• Data records
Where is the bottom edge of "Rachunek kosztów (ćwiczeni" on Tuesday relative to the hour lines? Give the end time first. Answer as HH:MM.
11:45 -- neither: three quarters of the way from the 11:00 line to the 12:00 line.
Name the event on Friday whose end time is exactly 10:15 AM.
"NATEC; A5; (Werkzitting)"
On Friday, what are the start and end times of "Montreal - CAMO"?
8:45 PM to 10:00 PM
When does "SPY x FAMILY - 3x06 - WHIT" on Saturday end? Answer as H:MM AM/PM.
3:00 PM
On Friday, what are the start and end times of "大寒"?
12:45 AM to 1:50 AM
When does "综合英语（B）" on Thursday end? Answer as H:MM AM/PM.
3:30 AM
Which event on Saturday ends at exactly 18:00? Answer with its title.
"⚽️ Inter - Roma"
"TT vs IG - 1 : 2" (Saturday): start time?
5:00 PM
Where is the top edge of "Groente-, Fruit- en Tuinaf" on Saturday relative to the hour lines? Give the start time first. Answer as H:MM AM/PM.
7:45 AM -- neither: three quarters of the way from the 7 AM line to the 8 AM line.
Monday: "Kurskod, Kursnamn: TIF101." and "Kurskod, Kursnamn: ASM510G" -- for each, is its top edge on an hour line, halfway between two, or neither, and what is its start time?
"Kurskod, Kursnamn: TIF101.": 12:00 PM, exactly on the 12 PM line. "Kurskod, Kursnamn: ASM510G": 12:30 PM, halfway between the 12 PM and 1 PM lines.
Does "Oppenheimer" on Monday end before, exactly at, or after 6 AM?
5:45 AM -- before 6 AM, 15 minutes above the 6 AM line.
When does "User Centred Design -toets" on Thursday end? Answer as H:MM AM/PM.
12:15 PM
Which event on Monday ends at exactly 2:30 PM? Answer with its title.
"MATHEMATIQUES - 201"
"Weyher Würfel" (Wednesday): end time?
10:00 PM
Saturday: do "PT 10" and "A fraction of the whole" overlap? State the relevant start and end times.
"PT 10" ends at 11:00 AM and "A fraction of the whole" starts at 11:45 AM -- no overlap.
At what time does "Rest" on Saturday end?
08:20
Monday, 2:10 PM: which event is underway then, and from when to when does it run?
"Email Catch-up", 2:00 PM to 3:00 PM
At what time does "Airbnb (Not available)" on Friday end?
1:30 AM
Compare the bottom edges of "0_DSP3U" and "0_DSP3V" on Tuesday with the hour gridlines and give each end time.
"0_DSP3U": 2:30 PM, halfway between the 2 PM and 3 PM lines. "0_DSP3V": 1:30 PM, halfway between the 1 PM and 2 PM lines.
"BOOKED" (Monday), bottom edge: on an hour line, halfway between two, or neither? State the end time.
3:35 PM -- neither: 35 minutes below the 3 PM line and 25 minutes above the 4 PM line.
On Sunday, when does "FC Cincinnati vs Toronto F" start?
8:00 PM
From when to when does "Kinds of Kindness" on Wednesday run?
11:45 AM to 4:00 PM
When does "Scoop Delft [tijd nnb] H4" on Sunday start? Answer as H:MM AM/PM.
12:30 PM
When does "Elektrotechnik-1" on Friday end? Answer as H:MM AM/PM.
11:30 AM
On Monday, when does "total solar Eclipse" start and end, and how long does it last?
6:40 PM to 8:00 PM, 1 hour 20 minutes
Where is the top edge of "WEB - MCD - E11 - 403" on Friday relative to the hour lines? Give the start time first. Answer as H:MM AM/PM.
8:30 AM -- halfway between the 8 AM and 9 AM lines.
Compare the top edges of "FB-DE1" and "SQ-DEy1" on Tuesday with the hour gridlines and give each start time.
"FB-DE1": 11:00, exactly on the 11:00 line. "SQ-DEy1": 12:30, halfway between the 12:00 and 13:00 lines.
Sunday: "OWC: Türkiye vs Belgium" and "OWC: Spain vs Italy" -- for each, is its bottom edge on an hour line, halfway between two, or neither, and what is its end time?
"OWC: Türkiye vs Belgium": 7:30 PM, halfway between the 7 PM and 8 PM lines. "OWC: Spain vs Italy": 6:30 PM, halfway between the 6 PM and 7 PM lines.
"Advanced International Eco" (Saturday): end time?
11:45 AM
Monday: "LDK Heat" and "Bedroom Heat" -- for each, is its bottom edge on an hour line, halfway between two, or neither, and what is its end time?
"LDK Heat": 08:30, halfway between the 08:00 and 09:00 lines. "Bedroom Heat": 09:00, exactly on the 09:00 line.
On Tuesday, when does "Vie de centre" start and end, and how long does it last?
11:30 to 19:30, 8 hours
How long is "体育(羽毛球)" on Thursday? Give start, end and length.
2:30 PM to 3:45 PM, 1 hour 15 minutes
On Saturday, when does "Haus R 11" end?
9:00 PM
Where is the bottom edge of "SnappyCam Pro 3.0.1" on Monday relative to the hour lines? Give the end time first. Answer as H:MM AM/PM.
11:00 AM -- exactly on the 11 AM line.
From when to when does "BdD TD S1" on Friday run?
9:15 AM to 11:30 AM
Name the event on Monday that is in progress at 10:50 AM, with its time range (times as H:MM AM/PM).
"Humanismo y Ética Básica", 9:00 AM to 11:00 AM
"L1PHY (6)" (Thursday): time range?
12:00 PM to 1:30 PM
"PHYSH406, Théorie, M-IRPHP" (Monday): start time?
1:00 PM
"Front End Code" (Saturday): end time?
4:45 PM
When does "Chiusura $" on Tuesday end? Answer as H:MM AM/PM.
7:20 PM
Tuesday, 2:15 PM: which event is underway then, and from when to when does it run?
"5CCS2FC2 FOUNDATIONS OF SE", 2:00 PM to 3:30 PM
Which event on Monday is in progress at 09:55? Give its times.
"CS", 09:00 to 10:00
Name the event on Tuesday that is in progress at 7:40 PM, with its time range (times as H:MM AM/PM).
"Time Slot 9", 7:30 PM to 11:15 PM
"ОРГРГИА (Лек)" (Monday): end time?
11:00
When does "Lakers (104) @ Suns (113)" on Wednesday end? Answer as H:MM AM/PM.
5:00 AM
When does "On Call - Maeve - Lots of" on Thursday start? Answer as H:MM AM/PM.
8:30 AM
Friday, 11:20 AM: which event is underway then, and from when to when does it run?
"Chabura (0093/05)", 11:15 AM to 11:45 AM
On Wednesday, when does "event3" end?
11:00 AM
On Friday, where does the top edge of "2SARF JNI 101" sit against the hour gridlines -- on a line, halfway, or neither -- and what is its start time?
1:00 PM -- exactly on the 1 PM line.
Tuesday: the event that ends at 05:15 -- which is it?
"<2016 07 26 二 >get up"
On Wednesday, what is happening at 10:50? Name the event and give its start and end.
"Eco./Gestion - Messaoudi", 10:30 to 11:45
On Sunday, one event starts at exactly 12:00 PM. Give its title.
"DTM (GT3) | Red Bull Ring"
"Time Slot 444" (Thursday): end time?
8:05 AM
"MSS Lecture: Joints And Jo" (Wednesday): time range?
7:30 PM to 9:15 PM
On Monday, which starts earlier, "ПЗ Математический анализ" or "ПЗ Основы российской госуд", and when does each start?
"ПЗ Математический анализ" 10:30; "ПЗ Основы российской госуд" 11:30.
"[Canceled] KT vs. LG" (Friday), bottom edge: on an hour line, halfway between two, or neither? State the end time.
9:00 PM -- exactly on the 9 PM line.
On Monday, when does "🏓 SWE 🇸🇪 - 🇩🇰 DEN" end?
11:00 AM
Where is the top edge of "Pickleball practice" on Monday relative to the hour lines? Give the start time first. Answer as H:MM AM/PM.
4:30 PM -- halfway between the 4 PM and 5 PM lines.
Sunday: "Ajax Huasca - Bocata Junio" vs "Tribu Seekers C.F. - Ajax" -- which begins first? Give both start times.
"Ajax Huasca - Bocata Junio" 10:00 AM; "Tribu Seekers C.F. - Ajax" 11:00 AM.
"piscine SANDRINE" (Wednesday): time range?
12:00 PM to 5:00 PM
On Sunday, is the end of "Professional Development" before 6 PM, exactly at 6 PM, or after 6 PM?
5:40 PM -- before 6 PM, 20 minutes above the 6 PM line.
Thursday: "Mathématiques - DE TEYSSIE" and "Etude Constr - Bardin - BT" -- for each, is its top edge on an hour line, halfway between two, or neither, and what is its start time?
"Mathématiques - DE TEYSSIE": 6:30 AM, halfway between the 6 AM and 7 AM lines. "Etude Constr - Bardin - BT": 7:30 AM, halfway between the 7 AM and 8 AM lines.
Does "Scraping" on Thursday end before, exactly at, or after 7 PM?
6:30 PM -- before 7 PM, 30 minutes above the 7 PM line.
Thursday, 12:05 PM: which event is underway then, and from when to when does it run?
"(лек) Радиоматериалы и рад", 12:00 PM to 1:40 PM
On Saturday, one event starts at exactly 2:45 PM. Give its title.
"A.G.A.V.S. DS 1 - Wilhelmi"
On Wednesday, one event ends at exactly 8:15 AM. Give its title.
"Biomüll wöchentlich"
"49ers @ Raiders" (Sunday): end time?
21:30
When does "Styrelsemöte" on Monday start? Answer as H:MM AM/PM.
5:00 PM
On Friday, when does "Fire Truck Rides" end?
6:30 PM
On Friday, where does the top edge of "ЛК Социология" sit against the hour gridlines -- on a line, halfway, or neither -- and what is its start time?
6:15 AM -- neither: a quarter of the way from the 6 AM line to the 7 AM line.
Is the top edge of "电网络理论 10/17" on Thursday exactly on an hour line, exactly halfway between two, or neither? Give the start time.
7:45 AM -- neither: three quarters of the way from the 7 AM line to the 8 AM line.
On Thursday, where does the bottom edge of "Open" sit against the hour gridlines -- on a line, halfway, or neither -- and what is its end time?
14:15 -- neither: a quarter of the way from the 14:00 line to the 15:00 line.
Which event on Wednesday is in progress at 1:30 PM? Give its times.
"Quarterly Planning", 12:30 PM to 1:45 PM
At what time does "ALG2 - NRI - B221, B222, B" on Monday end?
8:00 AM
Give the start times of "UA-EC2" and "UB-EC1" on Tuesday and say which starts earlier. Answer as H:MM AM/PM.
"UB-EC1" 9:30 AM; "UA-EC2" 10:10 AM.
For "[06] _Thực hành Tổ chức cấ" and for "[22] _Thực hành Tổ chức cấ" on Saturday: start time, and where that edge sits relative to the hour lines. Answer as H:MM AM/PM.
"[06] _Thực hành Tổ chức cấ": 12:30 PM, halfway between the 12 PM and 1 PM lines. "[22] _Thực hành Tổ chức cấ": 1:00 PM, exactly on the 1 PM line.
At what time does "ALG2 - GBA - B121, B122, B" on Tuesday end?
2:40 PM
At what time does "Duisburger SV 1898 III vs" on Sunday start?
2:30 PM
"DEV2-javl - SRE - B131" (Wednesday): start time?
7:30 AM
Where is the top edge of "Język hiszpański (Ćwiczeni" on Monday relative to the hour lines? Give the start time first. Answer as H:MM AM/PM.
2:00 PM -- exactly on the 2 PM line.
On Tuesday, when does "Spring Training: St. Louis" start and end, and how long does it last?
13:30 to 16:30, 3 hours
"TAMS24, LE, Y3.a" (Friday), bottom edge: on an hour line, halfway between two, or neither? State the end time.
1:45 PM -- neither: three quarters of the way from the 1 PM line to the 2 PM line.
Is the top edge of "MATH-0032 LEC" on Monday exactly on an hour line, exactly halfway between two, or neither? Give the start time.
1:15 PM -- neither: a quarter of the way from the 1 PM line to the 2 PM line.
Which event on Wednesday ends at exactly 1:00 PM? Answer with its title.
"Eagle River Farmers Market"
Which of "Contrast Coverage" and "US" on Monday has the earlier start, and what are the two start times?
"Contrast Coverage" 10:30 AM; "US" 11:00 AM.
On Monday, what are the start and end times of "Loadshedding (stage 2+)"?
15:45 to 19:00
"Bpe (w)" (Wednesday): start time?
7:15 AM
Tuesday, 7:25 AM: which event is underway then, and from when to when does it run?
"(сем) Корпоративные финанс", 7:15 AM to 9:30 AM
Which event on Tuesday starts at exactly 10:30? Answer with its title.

• Instruction
Please put the items into a Markdown table with the columns Row and Line, one row per line and blank lines left out, starting with the line that contains "two start times?" and going on through the line that contains "15:45 to 19:00".

• Output of the task
| Row | Line |
|---|---|
| 1 | Which of "Contrast Coverage" and "US" on Monday has the earlier start, and what are the two start times? |
| 2 | "Contrast Coverage" 10:30 AM; "US" 11:00 AM. |
| 3 | On Monday, what are the start and end times of "Loadshedding (stage 2+)"? |
| 4 | 15:45 to 19:00 |